[Opening Information section]
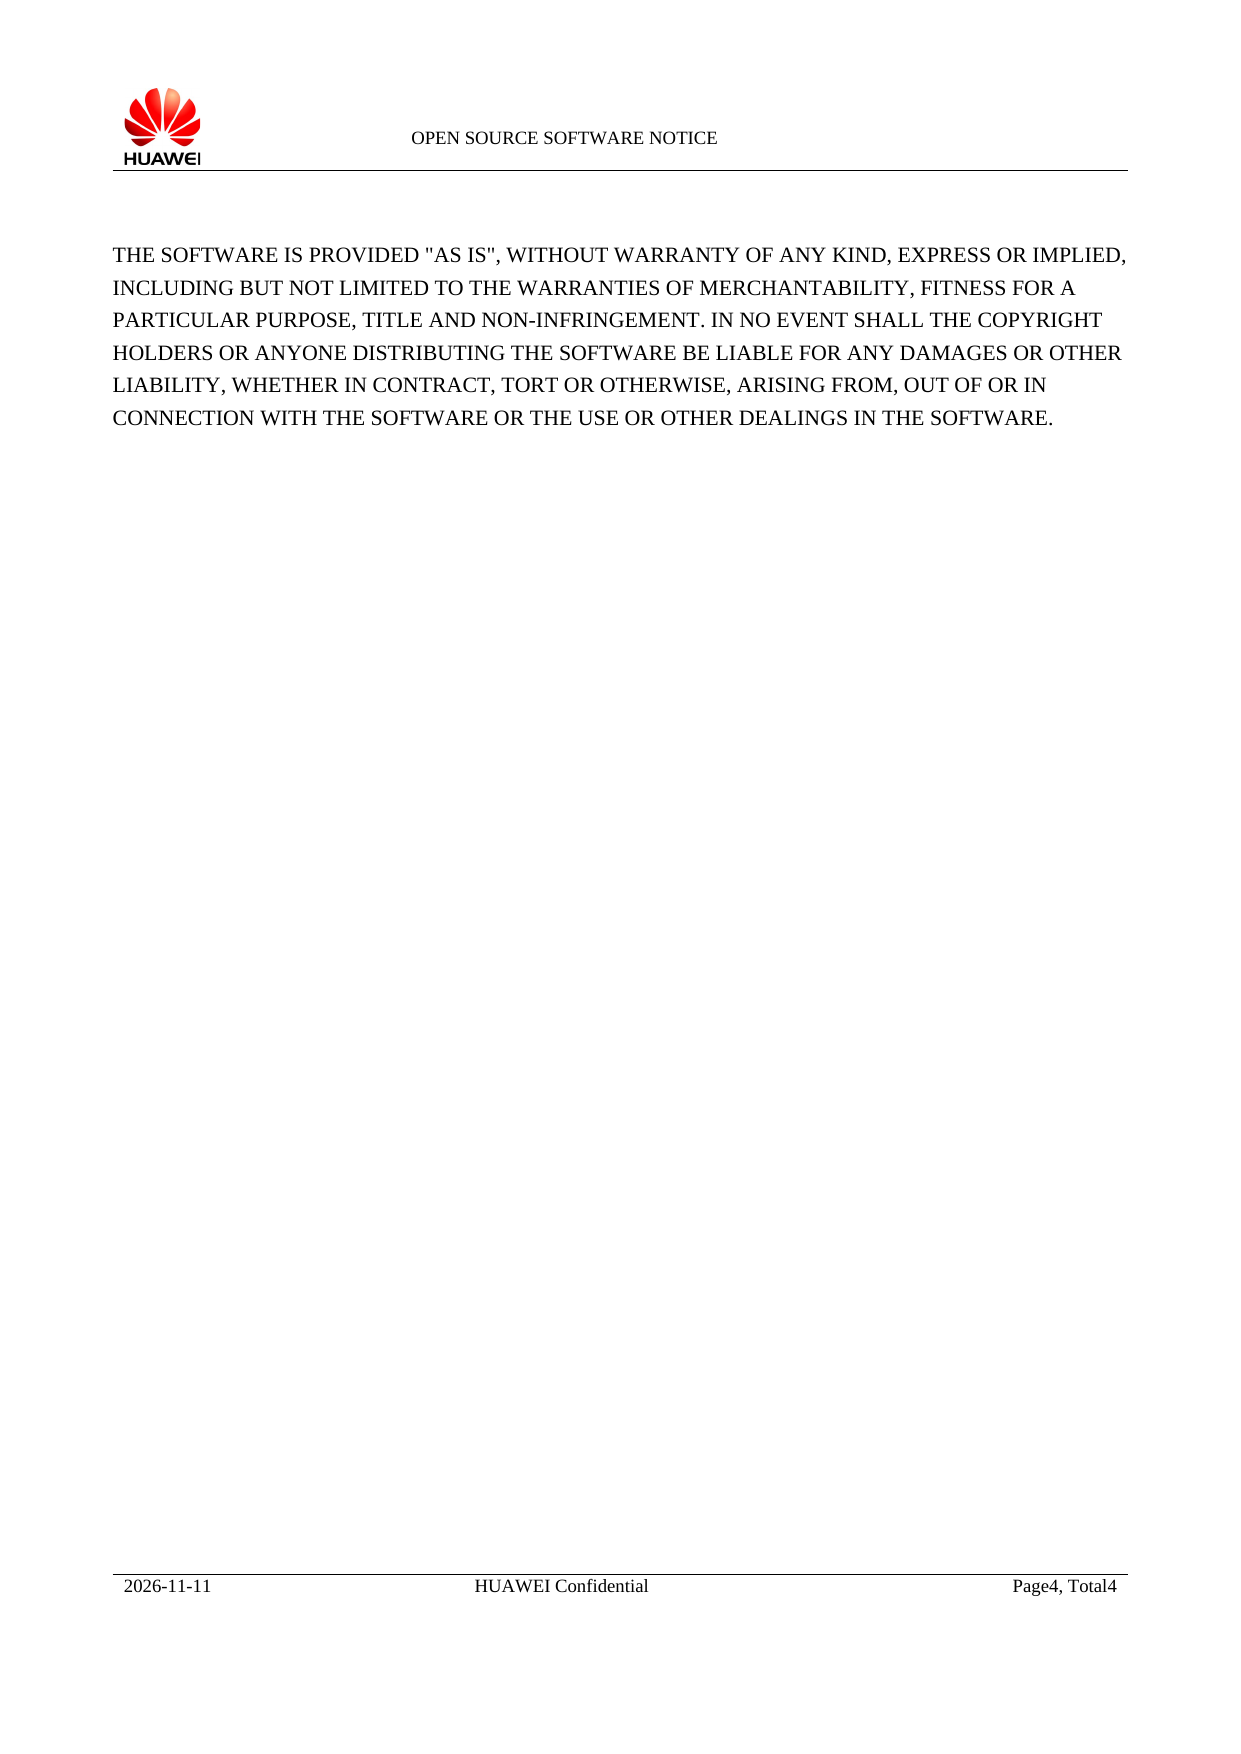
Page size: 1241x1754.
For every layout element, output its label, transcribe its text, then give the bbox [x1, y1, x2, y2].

picture [124, 88, 201, 165]
text zlib License Copyright (c) <year> <copyright holders> This software is provided 'as-is', without any express or implied warranty. In no event will the authors be held liable for any damages arising from the use of this software. Permission is granted to anyone to use this software for any purpose, including commercial applications, and to alter it and redistribute it freely, subject to the following restrictions: 1. The origin of this software must not be misrepresented; you must not claim that you wrote the original software. If you use this software in a product, an acknowledgment in the product documentation would be appreciated but is not required. 2. Altered source versions must be plainly marked as such, and must not be misrepresented as being the original software. 3. This notice may not be removed or altered from any source distribution. Boost Software License - Version 1.0 - August 17th, 2003 Permission is hereby granted, free of charge, to any person or organization obtaining a copy of the software and accompanying documentation covered by this license (the "Software") to use, reproduce, display, distribute, execute, and transmit the Software, and to prepare derivative works of the Software, and to permit third-parties to whom the Software is furnished to do so, all subject to the following: The copyright notices in the Software and this entire statement, including the above license grant, this restriction and the following disclaimer, must be included in all copies of the Software, in whole or in part, and all derivative works of the Software, unless such copies or derivative works are solely in the form of machine-executable object code generated by a source language processor. THE SOFTWARE IS PROVIDED "AS IS", WITHOUT WARRANTY OF ANY KIND, EXPRESS OR IMPLIED, INCLUDING BUT NOT LIMITED TO THE WARRANTIES OF MERCHANTABILITY, FITNESS FOR A PARTICULAR PURPOSE, TITLE AND NON-INFRINGEMENT. IN NO EVENT SHALL THE COPYRIGHT HOLDERS OR ANYONE DISTRIBUTING THE SOFTWARE BE LIABLE FOR ANY DAMAGES OR OTHER LIABILITY, WHETHER IN CONTRACT, TORT OR OTHERWISE, ARISING FROM, OUT OF OR IN CONNECTION WITH THE SOFTWARE OR THE USE OR OTHER DEALINGS IN THE SOFTWARE. [112, 206, 1128, 434]
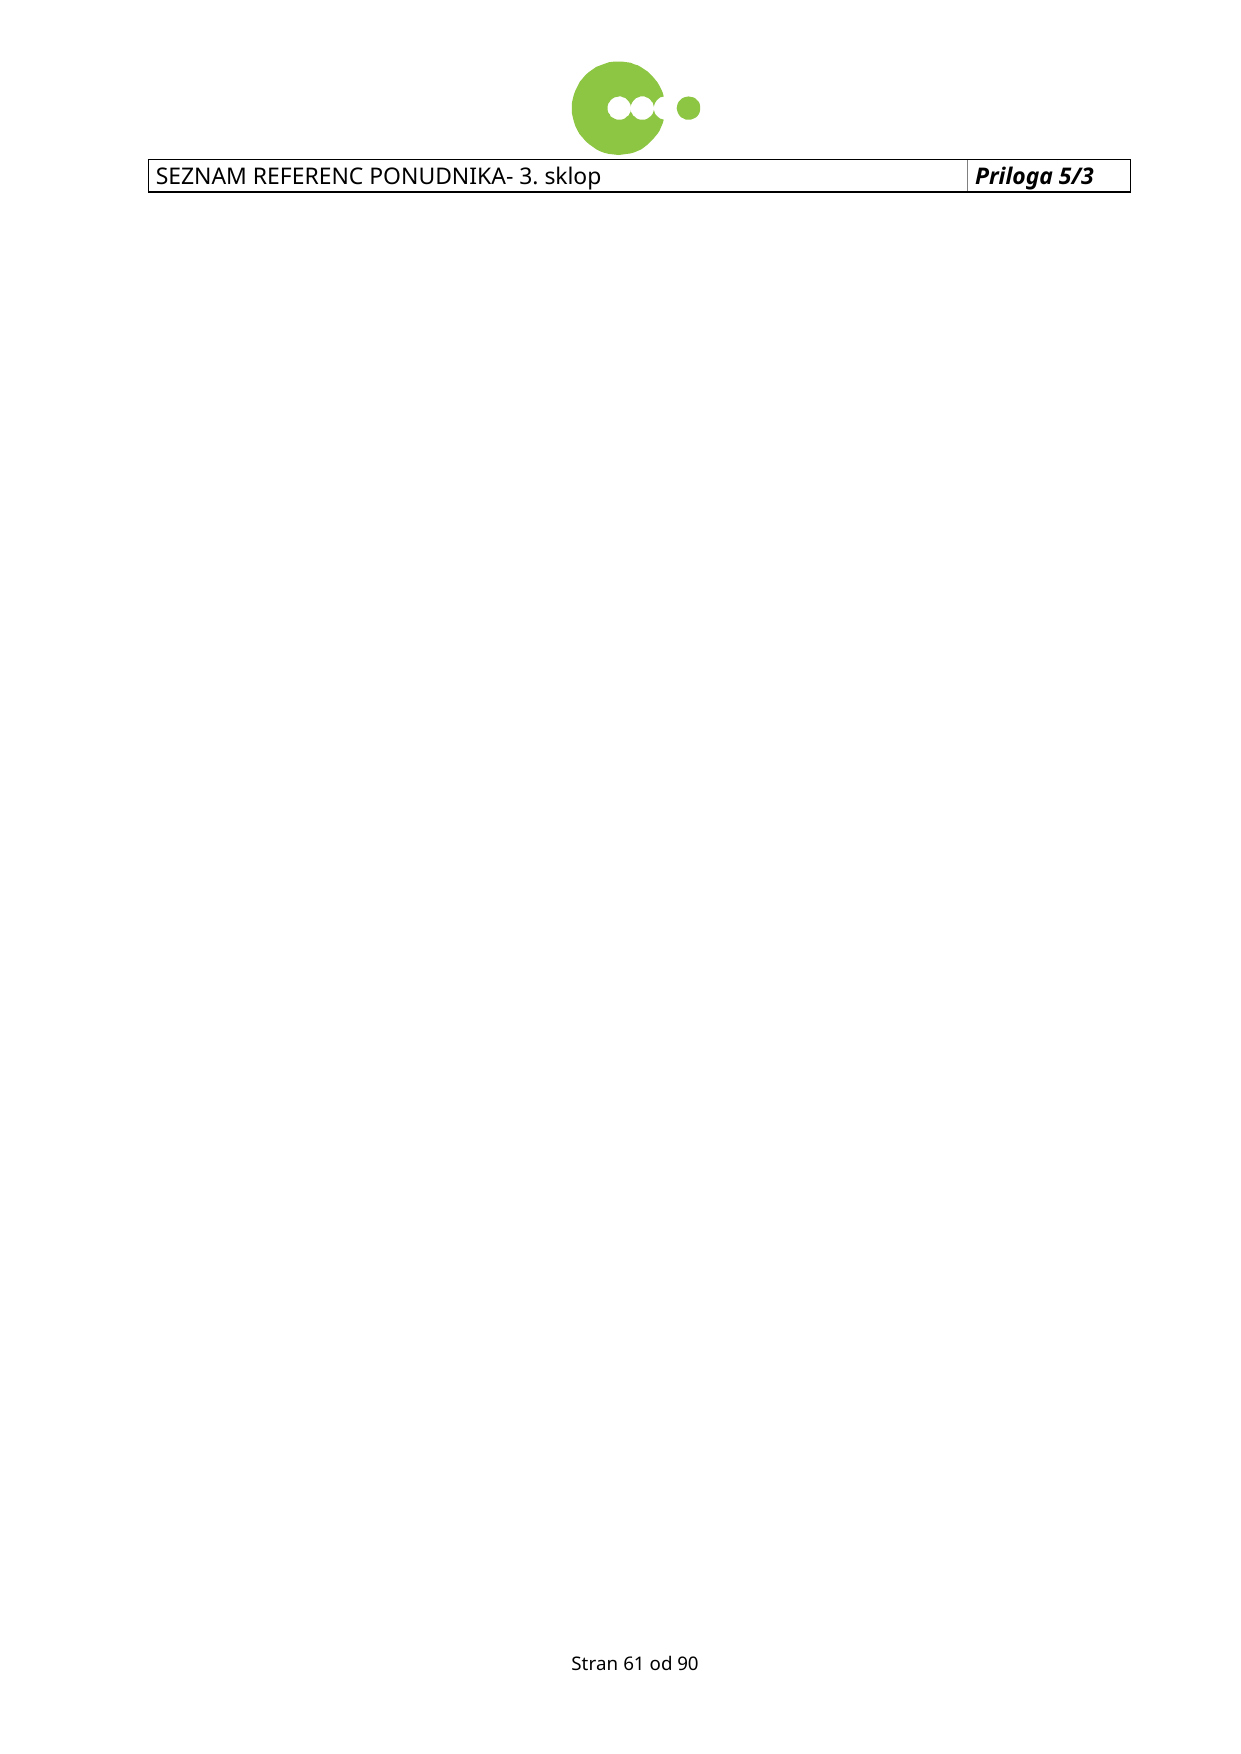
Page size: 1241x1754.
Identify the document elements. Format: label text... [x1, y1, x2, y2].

table_header Priloga 5/3 [968, 160, 1130, 191]
table_header SEZNAM REFERENC PONUDNIKA- 3. sklop [149, 160, 967, 191]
[Closing Information section]
## Problem description
If a record holds a picture, drop the picture and return the rest of it exactly.

## Problem solution
Page size: 1241x1754.
For every layout element, output its label, transcribe its text, then give the bbox [x1, y1, x2, y2].

picture [124, 88, 201, 165]
text zlib License Copyright (c) <year> <copyright holders> This software is provided 'as-is', without any express or implied warranty. In no event will the authors be held liable for any damages arising from the use of this software. Permission is granted to anyone to use this software for any purpose, including commercial applications, and to alter it and redistribute it freely, subject to the following restrictions: 1. The origin of this software must not be misrepresented; you must not claim that you wrote the original software. If you use this software in a product, an acknowledgment in the product documentation would be appreciated but is not required. 2. Altered source versions must be plainly marked as such, and must not be misrepresented as being the original software. 3. This notice may not be removed or altered from any source distribution. Boost Software License - Version 1.0 - August 17th, 2003 Permission is hereby granted, free of charge, to any person or organization obtaining a copy of the software and accompanying documentation covered by this license (the "Software") to use, reproduce, display, distribute, execute, and transmit the Software, and to prepare derivative works of the Software, and to permit third-parties to whom the Software is furnished to do so, all subject to the following: The copyright notices in the Software and this entire statement, including the above license grant, this restriction and the following disclaimer, must be included in all copies of the Software, in whole or in part, and all derivative works of the Software, unless such copies or derivative works are solely in the form of machine-executable object code generated by a source language processor. THE SOFTWARE IS PROVIDED "AS IS", WITHOUT WARRANTY OF ANY KIND, EXPRESS OR IMPLIED, INCLUDING BUT NOT LIMITED TO THE WARRANTIES OF MERCHANTABILITY, FITNESS FOR A PARTICULAR PURPOSE, TITLE AND NON-INFRINGEMENT. IN NO EVENT SHALL THE COPYRIGHT HOLDERS OR ANYONE DISTRIBUTING THE SOFTWARE BE LIABLE FOR ANY DAMAGES OR OTHER LIABILITY, WHETHER IN CONTRACT, TORT OR OTHERWISE, ARISING FROM, OUT OF OR IN CONNECTION WITH THE SOFTWARE OR THE USE OR OTHER DEALINGS IN THE SOFTWARE. [112, 206, 1128, 434]
Page size: 1241x1754.
Identify the document elements. Format: label text... [x1, y1, x2, y2].

table_header Priloga 5/3 [968, 160, 1130, 191]
table_header SEZNAM REFERENC PONUDNIKA- 3. sklop [149, 160, 967, 191]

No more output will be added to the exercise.